**TASK DETAILS:**
Set down the full listing below word for word; pictures stay out of the copy.

**RECORDS SHOWN:**
════

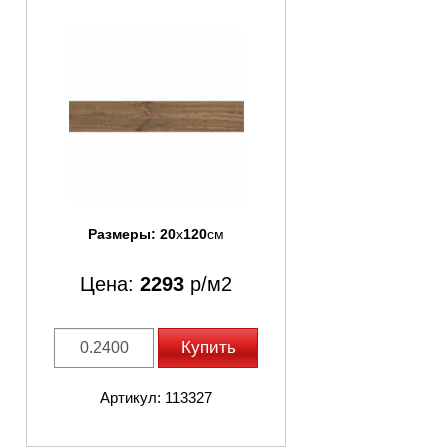
Размеры:
20
x
120
см
Цена:
2293
р/м2
Купить
Артикул: 113327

════

**YOUR SOLUTION:**
Размеры:
20
x
120
см
Цена:
2293
р/м2
Купить
Артикул: 113327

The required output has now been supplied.